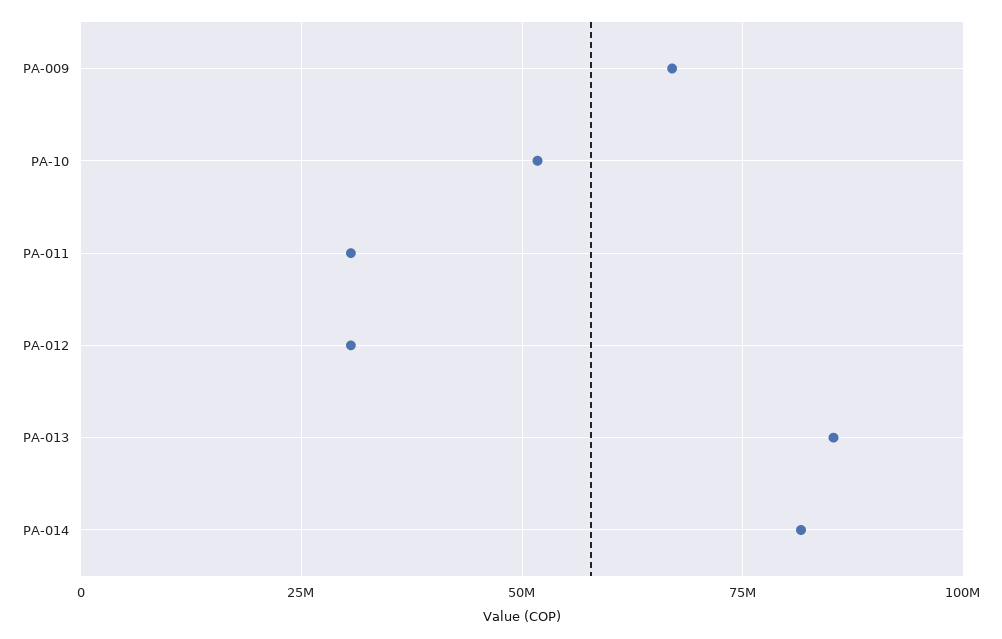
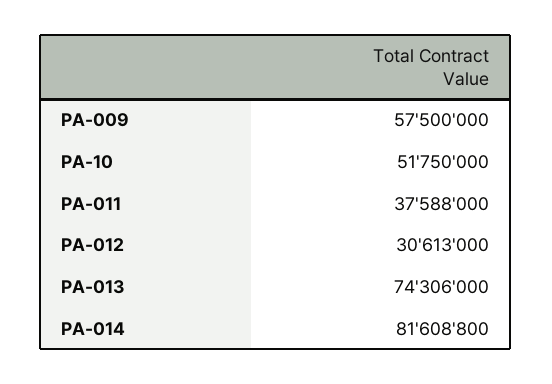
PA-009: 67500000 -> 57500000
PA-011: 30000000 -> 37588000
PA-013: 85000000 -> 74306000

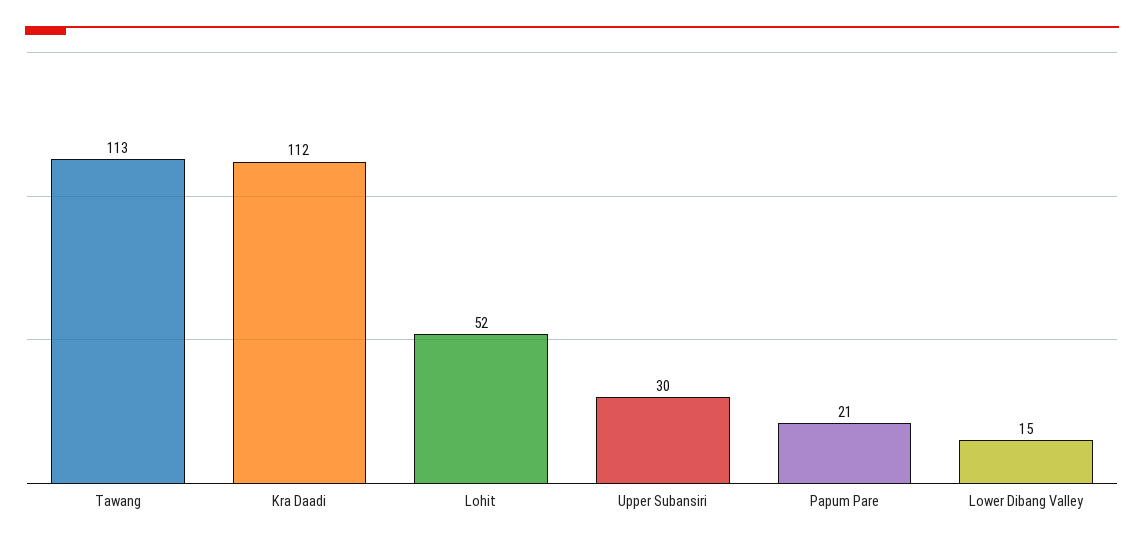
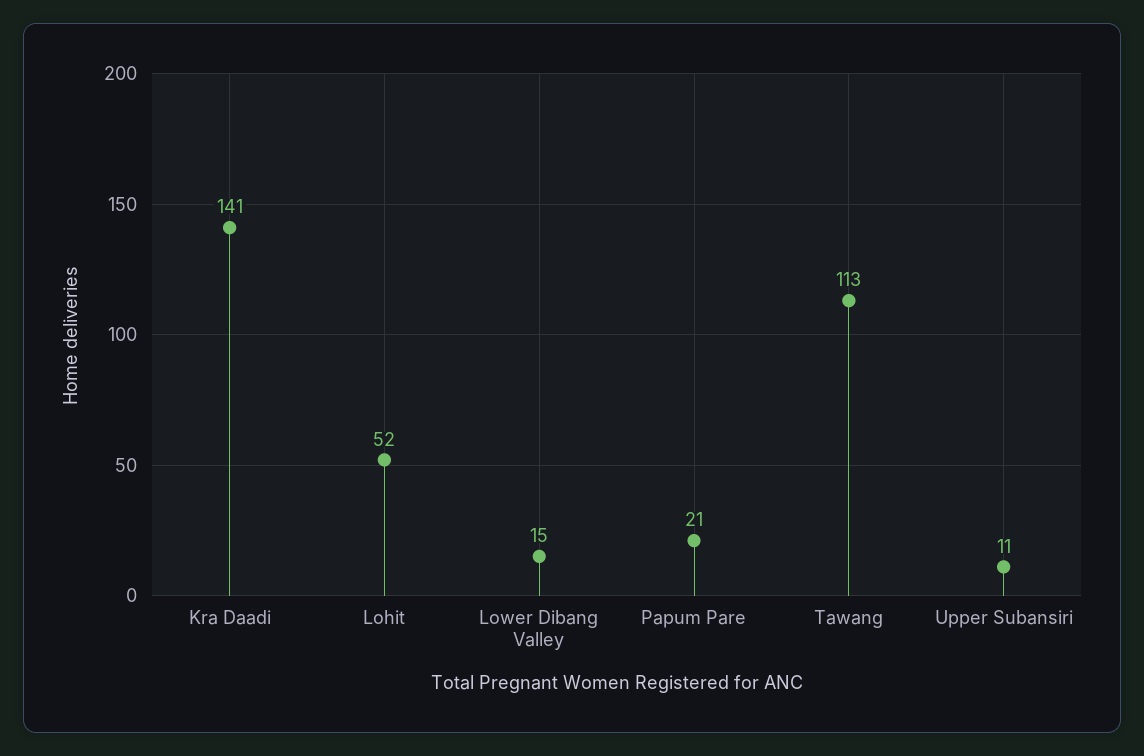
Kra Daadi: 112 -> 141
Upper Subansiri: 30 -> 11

*Exercise:* Repeat the listing word for word. Leave images out.

*Your solution:*
PA-009: 67500000 -> 57500000
PA-011: 30000000 -> 37588000
PA-013: 85000000 -> 74306000

Kra Daadi: 112 -> 141
Upper Subansiri: 30 -> 11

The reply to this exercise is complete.